The BLS shoppers, who visit several hundred stores a month from Harford to Frederick counties to check price movements on everything from automobiles to Valencia oranges, have shown that Baltimore's overall cost of living has lagged significantly behind Washington's in the last 13 years.

"There is a uniqueness to Baltimore" that will be harder to describe without a separate statistic, she fears.

L But BLS officials say they have little choice in the matter.

The federal Office of Management and Budget has ordered all federal data-collecting agencies to merge Baltimore into a larger Washington-centered universe because the 1990 census showed that Baltimore's economy has become dependent on Washington's, said OMB spokesman Lawrence Haas.

More than 150,000 Baltimore-area residents, or about 12 percent of employed Baltimoreans, reported commuting to the Washington area for work in the 1990 census, he said.

Baltimore is just one of many formerly independent worlds being increasingly drawn into Washington's orbit.

Because the same census showed that nearly one-third of the working people in Berkeley and Jefferson counties in West Virginia also commuted to the Washington area for work, for example, they also were added to the new Washington-Baltimore Consolidated Metropolitan Statistical Area.

Baltimore shouldn't feel singled out, though. All kinds of cities are being merged, for statistical purposes, into growing megalopolises. Racine, Wis., for example, was just added to the Chicago CMSA.

Many wonder if the government hasn't simply anticipated what may be an inevitable merger, however. While communities like Martinsburg, which offer easy access to metro Washington by interstate highway or MARC commuter trains, are increasingly reliant on the District, just a short way down on a two-lane road is another world.

Mr. Barnhart, who owns a chain of five West Virginia grocery stores, said sales are booming in his Martinsburg store, which is in spitting distance of I-81, because he's drawing customers from as far as 50 miles away.

"This is no longer a little hick town," he said.

But 15 miles down scenic Route 9, his grocery store in Ranson is suffering. The Ranson store draws customers from only a seven-mile radius, and "everybody [there] is in a frenzy with what is going to happen to the racetrack in Charlestown."
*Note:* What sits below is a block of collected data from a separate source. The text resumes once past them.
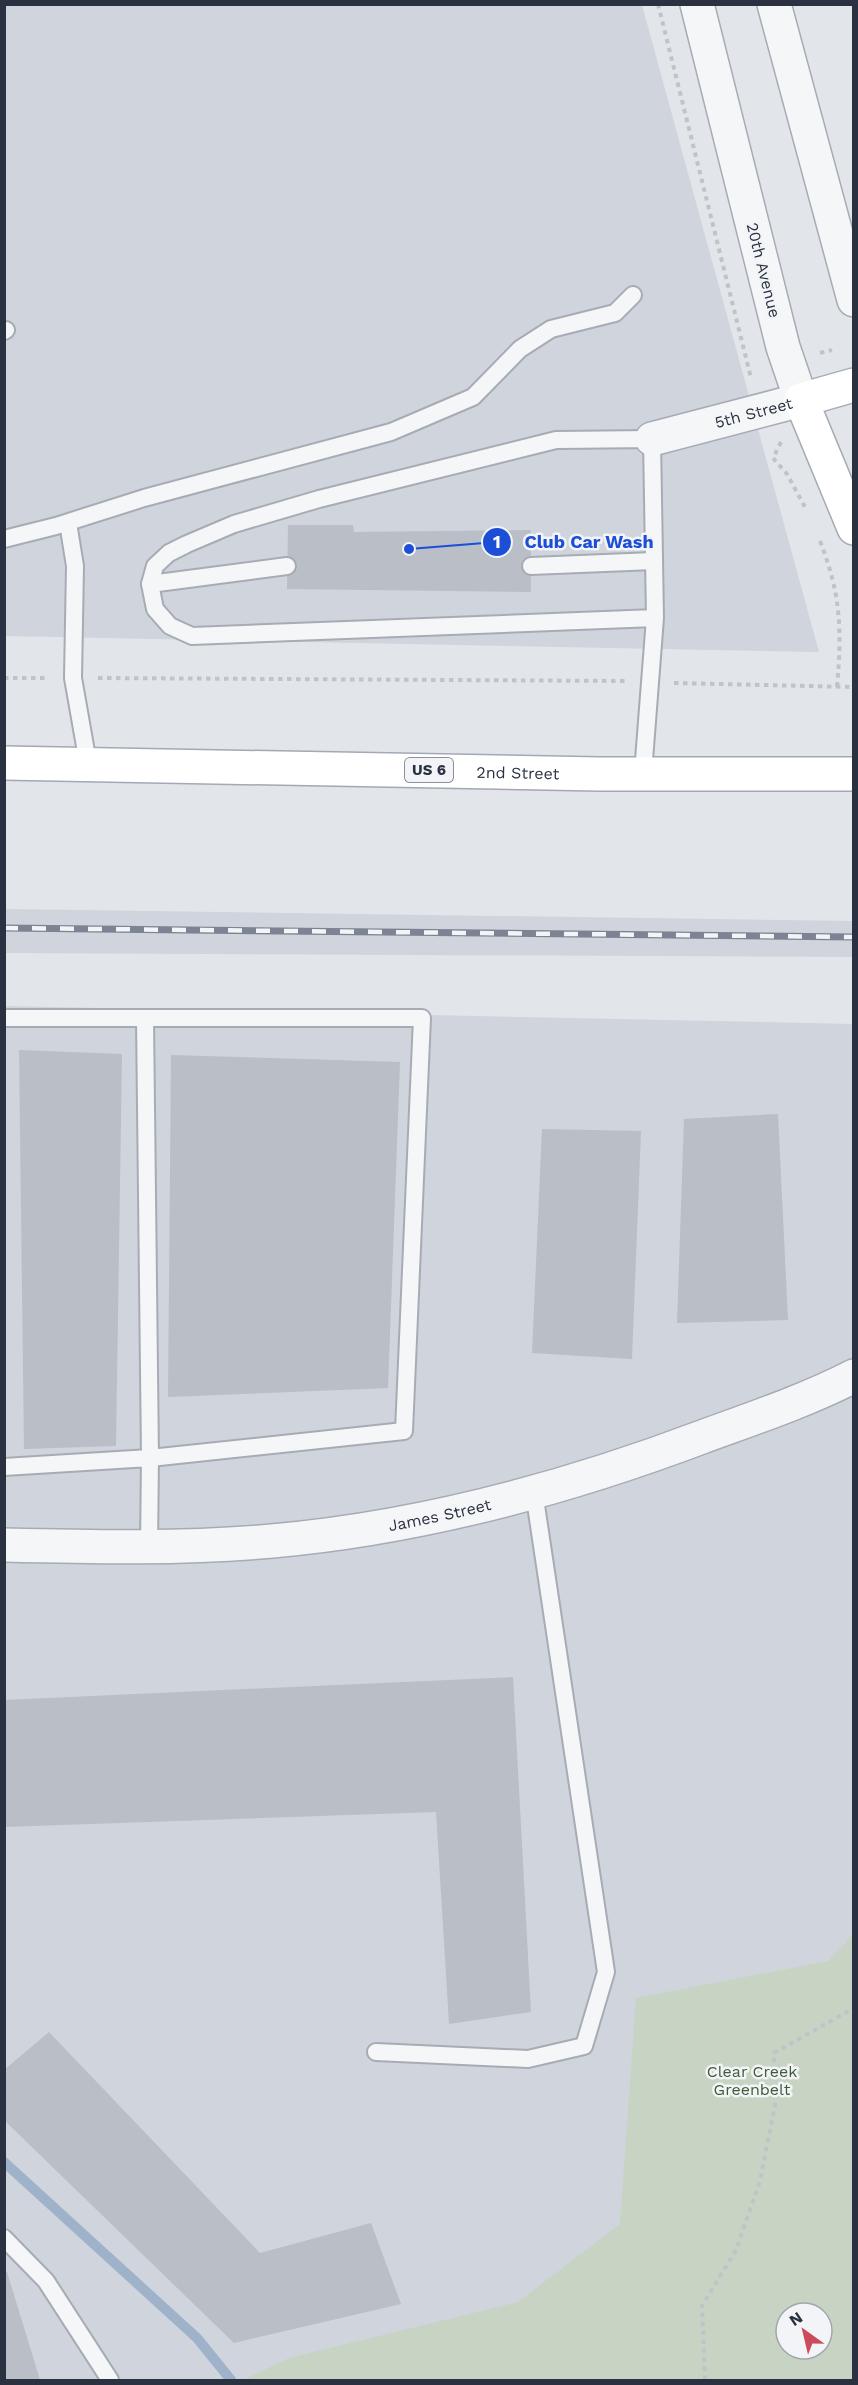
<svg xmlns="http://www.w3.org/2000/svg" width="858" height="2385" viewBox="0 0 858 2385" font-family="'Work Sans',sans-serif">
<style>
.built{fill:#d0d4dc}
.green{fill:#c7d4c3;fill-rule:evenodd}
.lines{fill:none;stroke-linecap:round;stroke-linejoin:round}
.stream{stroke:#9eb2c9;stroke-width:10}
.building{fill:#b9bec7}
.lane-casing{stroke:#a7acb4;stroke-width:20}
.street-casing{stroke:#a7acb4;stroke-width:36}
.secondary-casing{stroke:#a7acb4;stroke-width:36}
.primary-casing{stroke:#a2a9b5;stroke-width:36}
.path{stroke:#c0c3c8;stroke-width:4;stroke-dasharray:4.5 4.5;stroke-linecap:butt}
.lane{stroke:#f5f6f8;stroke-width:16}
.street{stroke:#f5f6f8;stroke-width:33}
.secondary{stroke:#fff;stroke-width:33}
.primary{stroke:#fff;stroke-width:33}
.rail-casing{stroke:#7c8493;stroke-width:7}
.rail{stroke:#f2f4f7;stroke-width:4.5;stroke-dasharray:14;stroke-linecap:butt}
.labels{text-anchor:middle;stroke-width:5;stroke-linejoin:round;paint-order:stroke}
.shield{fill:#f2f4f7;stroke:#666c78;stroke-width:1.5}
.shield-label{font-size:15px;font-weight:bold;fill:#2a3241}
.street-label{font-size:16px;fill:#2a3241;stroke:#f2f4f7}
.park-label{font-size:16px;fill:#3e5d38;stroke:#f2f4f7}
.leader{fill:none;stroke:#1d4ed8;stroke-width:2}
.callout-dot{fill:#1d4ed8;stroke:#f2f4f7;stroke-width:2}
.mark-label{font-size:18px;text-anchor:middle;font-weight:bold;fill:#fff}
.callout-label{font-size:18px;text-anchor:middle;font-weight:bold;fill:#1d4ed8;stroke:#f2f4f7;stroke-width:5;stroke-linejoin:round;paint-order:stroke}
</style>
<rect width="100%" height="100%" fill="#e2e5ea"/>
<!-- built -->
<g class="built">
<polygon points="5,5 642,5 819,652 5,636"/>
<polygon points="5,909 853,921 853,957 5,953"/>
<polygon points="5,1006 853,1024 853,1956 684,2268 302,2380 5,2380"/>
</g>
<!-- green -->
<path class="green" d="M853,1935V2380H243L289,2358L518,2302L620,2224L636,1998L828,1961ZM786,2313H822V2349H786Z"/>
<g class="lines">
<!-- stream -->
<polyline class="stream" points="4,2162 197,2338 231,2380"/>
</g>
<!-- building -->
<g class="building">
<polygon points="288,525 353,525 354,532 531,530 531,592 287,589"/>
<polygon points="19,1050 122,1054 116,1446 24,1449"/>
<polygon points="171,1055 400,1062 388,1388 168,1397"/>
<polygon points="778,1114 788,1320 677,1323 684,1119"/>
<polygon points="542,1129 641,1131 632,1359 532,1353"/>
<polygon points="513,1677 531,2012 449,2024 436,1812 4,1827 4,1700"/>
<polygon points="49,2032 260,2253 371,2223 401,2304 234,2343 4,2120 4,2070"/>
<polygon points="4,2272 7,2272 40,2380 4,2380"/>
</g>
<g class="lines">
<!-- lane casing -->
<g class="lane-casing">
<g id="lane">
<polyline points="4,331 6,330"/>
<polyline points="68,523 75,566 73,678 88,763"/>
<polyline points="4,539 56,526 144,498 391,432 473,397 520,349 551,329 615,313 633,295"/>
<polyline points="531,566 654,561"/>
<polyline points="150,584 287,566"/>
<polyline points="643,773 655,618 652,439 556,440 319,499 234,524 187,544 169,553 155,566 150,584 155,609 170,626 192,636 655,618"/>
<polyline points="4,1018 422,1018 404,1431 150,1458 145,1018"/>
<polyline points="4,1467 150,1458 149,1548"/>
<polyline points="376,2052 528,2059 584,2046 606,1972 534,1492"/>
<polyline points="4,2238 46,2281 110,2380"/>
</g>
</g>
<!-- street casing -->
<g class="street-casing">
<g id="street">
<polyline points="774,4 854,300"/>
<path id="s1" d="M652,439L801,400L783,347L697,4"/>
<path id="s2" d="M4,1545C94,1547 183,1549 272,1541C419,1528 564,1489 702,1437C754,1418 805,1401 854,1376"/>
</g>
</g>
<!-- secondary casing -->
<g class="secondary-casing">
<polyline id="secondary" points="854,385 801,400 854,528"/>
</g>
<!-- primary casing -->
<g class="primary-casing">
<g id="primary">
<path id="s3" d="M4,763L599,774H854"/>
</g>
</g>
<!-- path -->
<g class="path">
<polyline points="658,4 751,378"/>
<polyline points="820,353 832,350"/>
<polyline points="781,442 773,458 787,474 806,509"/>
<path d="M820,541C841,595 842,629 837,687"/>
<polyline points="4,678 49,678"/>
<polyline points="98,678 625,681"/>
<polyline points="674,683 854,687"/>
<polyline points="705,2380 702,2306 736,2250 760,2181 775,2105 774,2053 854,2008"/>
</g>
<!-- lane -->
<use href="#lane" class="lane"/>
<!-- street -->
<use href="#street" class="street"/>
<!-- secondary -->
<use href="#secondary" class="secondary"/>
<!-- primary -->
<use href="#primary" class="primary"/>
<!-- rail casing -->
<g class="rail-casing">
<polyline id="rail" points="4,928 854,937"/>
</g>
<!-- rail -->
<use href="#rail" class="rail"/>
</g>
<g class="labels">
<!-- shield labels -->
<rect class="shield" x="405" y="758" width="48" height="24" rx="4.5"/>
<g class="shield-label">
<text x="429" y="775">US 6</text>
</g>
<!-- street labels -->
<g class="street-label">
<text transform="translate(764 270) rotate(76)" y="6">20th Avenue</text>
<text dy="6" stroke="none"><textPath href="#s1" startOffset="105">5th Street</textPath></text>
<text dy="6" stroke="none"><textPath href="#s3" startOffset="514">2nd Street</textPath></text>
<text dy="6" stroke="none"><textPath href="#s2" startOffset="438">James Street</textPath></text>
</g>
<!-- park labels -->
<g class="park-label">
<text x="752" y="2077">Clear Creek<tspan x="752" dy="18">Greenbelt</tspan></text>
</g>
</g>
<!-- callouts -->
<path class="leader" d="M409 549L497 542"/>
<g class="callout-dot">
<circle cx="409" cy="549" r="6"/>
<circle cx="497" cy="542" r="15"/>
</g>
<g class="mark-label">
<text x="497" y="548">1</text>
</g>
<g class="callout-label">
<text x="589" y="548">Club Car Wash</text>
</g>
<!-- border -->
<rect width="858" height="2385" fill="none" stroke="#2a3241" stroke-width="12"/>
<!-- north arrow -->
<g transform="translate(804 2331) rotate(326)"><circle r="28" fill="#f2f4f7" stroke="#a2a6ae" stroke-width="1.5"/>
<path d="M0-4.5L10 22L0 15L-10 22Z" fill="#cb4b5b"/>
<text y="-9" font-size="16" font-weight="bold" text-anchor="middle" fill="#2a3241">N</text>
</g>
</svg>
The racetrack, the area's largest employer, was shut down late last year because of financial difficulties. Although it has since reopened, many locals worry because the track has continued to lose business, including some of its best-known races.

Indeed, said John DeFries, Ranson's city administrator, Ranson has only begun to feel the pull of the Washington economy. And many residents are fighting the Washington-Baltimore influence.

While wages are low here -- the average local job pays $5 to $6 an hour, he said -- so are prices.

Mr. DeFries proudly notes that he can buy a 38-cent cup of coffee to go at Billie's Restaurant, across the street from the town hall. And young couples can buy new homes in developments near town for $65,000.

"I'm apprehensive", he says, about the government's slow but inexorable move to declare his town part of a megalopolis. For if inflation statistics start, are other statistics, like crime, soon to follow, he wonders.

But, he said the inflation index decision may reflect an underlying reality.

He himself is an escapee from the Washington area. His own daughter travels to Gaithersburg to work. It may be just a matter of time before Ranson does becomes a Washington suburb, he conceded.

"You can't stop progress," he said.

Hubert Wills, however is trying his best to ignore it.

Mr. Wills, part owner of H&D; Feed and Supply in Ranson, doesn't pay much attention to the big cities to the north and east. He figures he last visited Washington perhaps 20, 25 years ago.

And he certainly doesn't feel like a Baltimorean.

His opinion about Robert Irsay? "Who's he?"